The round red things on the walls are a tile leveling system I use to keep all the tiles flat.
After the tiles were laid, next I installed the nailing material to attach the wood to the ceiling and wall. This is where the building science comes in. I wanted the wood used in the shower to have the opportunity to dry on all sides. I chose a system that we typically use for siding, a vented rain screen. By attaching 3/4 inch board to the ceiling and wall, any moisture that should get behind the wood would be able to freely drain to the floor where it would end up in the shower drain.
I used a product called Kerdi Fix, which is Schluter Systems adhesive used to bond and seal materials to the waterproofing membrane. I used both Kerdi Fix and screws on the ceiling where I wasn’t concerned with the screw holes that poked through the membrane. The walls could not have any penetrations in the membrane below 78 inches, which could potentially cause a leak into the wall. This prevented any screws from being installed below the 78 inch point. In this case, I installed one screw at the ceiling and used the Kerdi Fix to attach the wall 1 x 4’s to the membrane below the screw near the ceiling. The 1 x 4 wall boards were held in place with the pressure of a few spring loaded poles extended to an adjacent wall until the Kerdi Fix cured.
After all the nailers were installed, I next needed to turn the waterproofing membrane black. My plan was to install the wood as an open cladding system, meaning there would be gaps between the boards. If the membrane was to remain orange, this color would be seen between the gaps. I chose to use thin-set, which is a concrete adhesive used for tiling, and dye it black. The thin-set was then troweled smooth over the membrane.

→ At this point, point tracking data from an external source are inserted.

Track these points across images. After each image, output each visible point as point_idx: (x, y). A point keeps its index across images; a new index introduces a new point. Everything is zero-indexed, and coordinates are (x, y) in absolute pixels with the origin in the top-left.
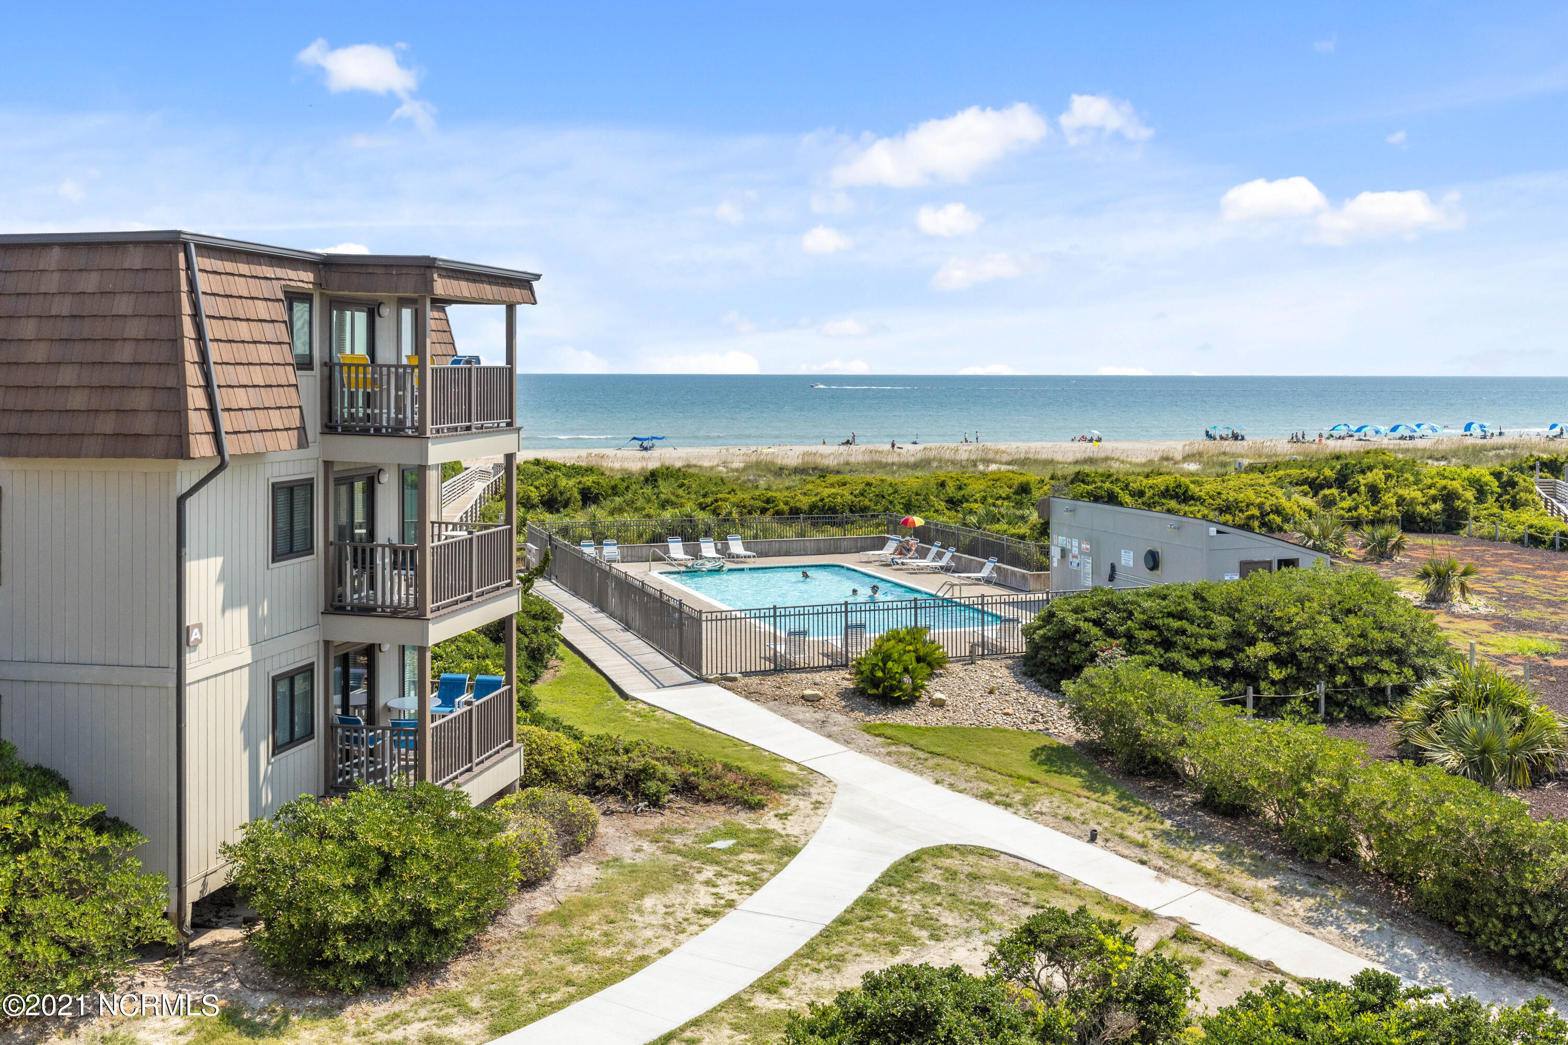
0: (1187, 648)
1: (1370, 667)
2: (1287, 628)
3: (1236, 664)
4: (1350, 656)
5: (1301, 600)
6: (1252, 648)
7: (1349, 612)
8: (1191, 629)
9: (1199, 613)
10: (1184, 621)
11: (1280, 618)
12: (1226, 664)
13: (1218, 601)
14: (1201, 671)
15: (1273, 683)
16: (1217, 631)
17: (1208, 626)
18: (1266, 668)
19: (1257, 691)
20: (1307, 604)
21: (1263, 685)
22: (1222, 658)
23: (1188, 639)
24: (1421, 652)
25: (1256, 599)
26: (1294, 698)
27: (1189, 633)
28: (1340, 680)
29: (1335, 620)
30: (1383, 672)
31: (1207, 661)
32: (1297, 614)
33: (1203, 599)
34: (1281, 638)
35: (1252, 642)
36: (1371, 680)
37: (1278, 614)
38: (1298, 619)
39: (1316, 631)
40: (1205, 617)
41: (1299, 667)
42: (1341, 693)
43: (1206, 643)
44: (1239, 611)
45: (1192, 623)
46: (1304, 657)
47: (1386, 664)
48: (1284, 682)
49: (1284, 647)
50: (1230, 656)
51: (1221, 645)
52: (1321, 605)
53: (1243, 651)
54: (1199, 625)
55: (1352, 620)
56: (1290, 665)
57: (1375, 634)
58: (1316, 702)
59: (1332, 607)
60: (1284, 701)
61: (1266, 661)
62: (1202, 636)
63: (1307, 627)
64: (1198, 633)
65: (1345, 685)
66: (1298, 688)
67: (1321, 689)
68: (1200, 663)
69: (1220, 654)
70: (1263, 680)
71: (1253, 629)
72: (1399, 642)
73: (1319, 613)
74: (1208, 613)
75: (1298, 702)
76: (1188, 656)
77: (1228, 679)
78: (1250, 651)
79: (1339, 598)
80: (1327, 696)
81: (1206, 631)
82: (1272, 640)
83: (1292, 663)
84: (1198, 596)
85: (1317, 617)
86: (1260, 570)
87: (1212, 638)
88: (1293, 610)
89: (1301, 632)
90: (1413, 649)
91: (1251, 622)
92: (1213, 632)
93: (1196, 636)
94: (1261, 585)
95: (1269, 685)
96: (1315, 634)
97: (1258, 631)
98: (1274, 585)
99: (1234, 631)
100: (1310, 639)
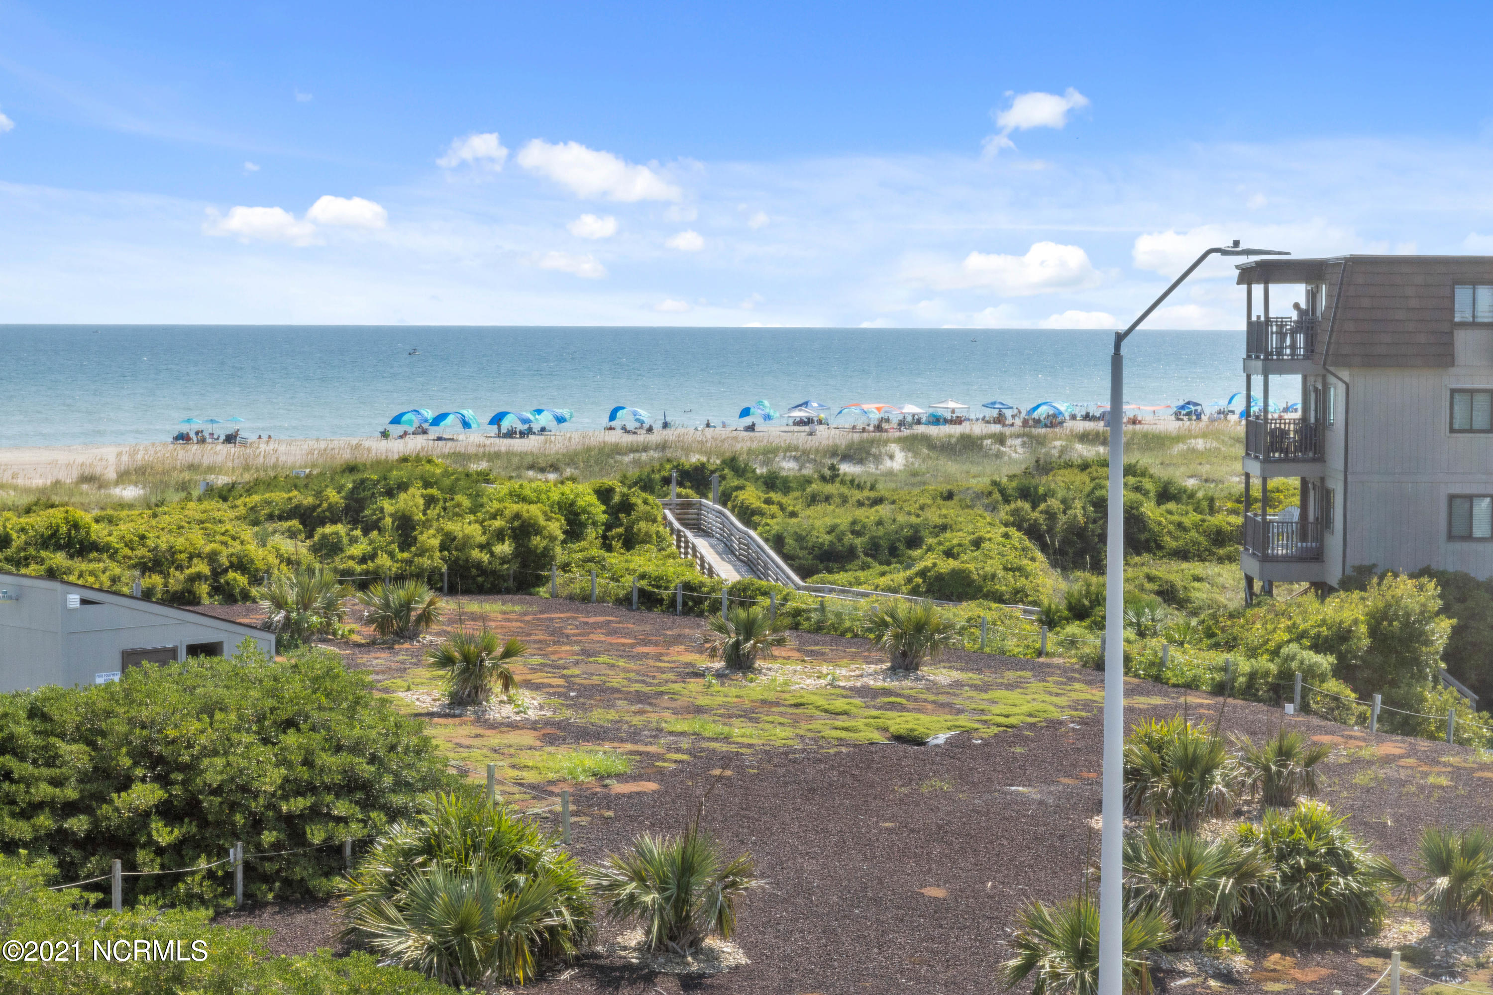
0: (13, 802)
1: (315, 814)
2: (186, 758)
3: (96, 822)
4: (285, 798)
5: (209, 709)
6: (123, 794)
7: (289, 724)
8: (19, 768)
9: (34, 741)
10: (8, 757)
11: (173, 742)
12: (79, 824)
13: (71, 720)
14: (36, 839)
15: (160, 851)
16: (64, 770)
17: (49, 763)
18: (146, 826)
19: (130, 865)
20: (218, 716)
21: (141, 856)
22: (74, 815)
23: (14, 787)
24: (401, 785)
25: (133, 713)
26: (193, 873)
27: (16, 776)
28: (268, 837)
29: (266, 741)
30: (339, 820)
31: (45, 821)
32: (202, 732)
33: (45, 717)
34: (173, 776)
35: (125, 784)
36: (316, 835)
37: (171, 733)
38: (203, 740)
39: (231, 758)
40: (46, 748)
41: (204, 823)
42: (271, 859)
43: (44, 790)
44: (103, 734)
45: (22, 758)
46: (208, 802)
47: (341, 808)
48: (178, 847)
49: (177, 790)
50: (89, 811)
51: (71, 793)
52: (241, 718)
53: (111, 802)
54: (35, 762)
55: (291, 739)
56: (186, 820)
57: (325, 759)
58: (229, 876)
59: (261, 719)
60: (178, 878)
61: (147, 814)
62: (38, 779)
63: (215, 753)
64: (32, 776)
65: (277, 846)
66: (199, 856)
67: (237, 854)
68: (33, 826)
69: (70, 809)
70: (143, 847)
71: (127, 762)
72: (366, 770)
73: (238, 729)
74: (52, 740)
75: (197, 878)
76: (13, 815)
77: (84, 850)
78: (120, 800)
79: (270, 703)
80: (247, 866)
81: (45, 771)
82: (156, 779)
83: (190, 815)
84: (34, 713)
85: (235, 736)
86: (145, 663)
87: (57, 782)
88: (198, 725)
89: (206, 762)
90: (388, 780)
91: (124, 750)
92: (58, 771)
93: (28, 782)
94: (144, 688)
95: (152, 855)
96: (229, 764)
97: (136, 764)
98: (167, 686)
99: (96, 769)
100: (222, 772)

Next was the installation of the wood. Of course I couldn’t use just any wood. The wood needed to be resistant to moisture. I chose a thermally modified ash. Thermally modified wood is treated with heat, pressure and some moisture to change the wood at the molecular level. Though expensive, this type of wood can be used as siding, decking or in other exterior installs. Being very stable and able to be wet, it was the best choice I found for a shower. The wood is very hard and smells like smoke when cut. I did test a piece by placing it in my own shower for a couple months. It was set on end in the shower, which I discovered allowed some end grain absorption of water. Because of this, I installed all the wood horizontally with a gap between the end grain and any surface and treated the end grain with a product called Anchorseal End Sealer, which is a hybrid wax and polymer just to make sure there was no issues with moisture moving into the end grain.
The thermally modified ash comes the color shown in the photo. There is no finish on the product. The wood was nailed to the 1 x 4’s painted black with a stainless steel 18 gauge nail. The nail was 1 1/2 inch long and was installed at an angle so not to penetrate the Schluter waterproofing membrane. Both the walls and ceiling where installed in the same manner.
The shower features two wall to wall recessed niches. The upper niche is used for hair products and soap storage, the lower niche is used as a foothold to shave legs. A black granite was used for the sill of the niches and for the top of the curb which wraps up and over the top of the knee wall. The shower also feature an frameless shower door and a piece of matching glass at the top of a knee wall. We also used a mono-pitch shower pan which drains into a linear drain.
This shower was challenging, fun to build and has become my favorite shower I have built. A very satisfying installation using building science in a custom shower project.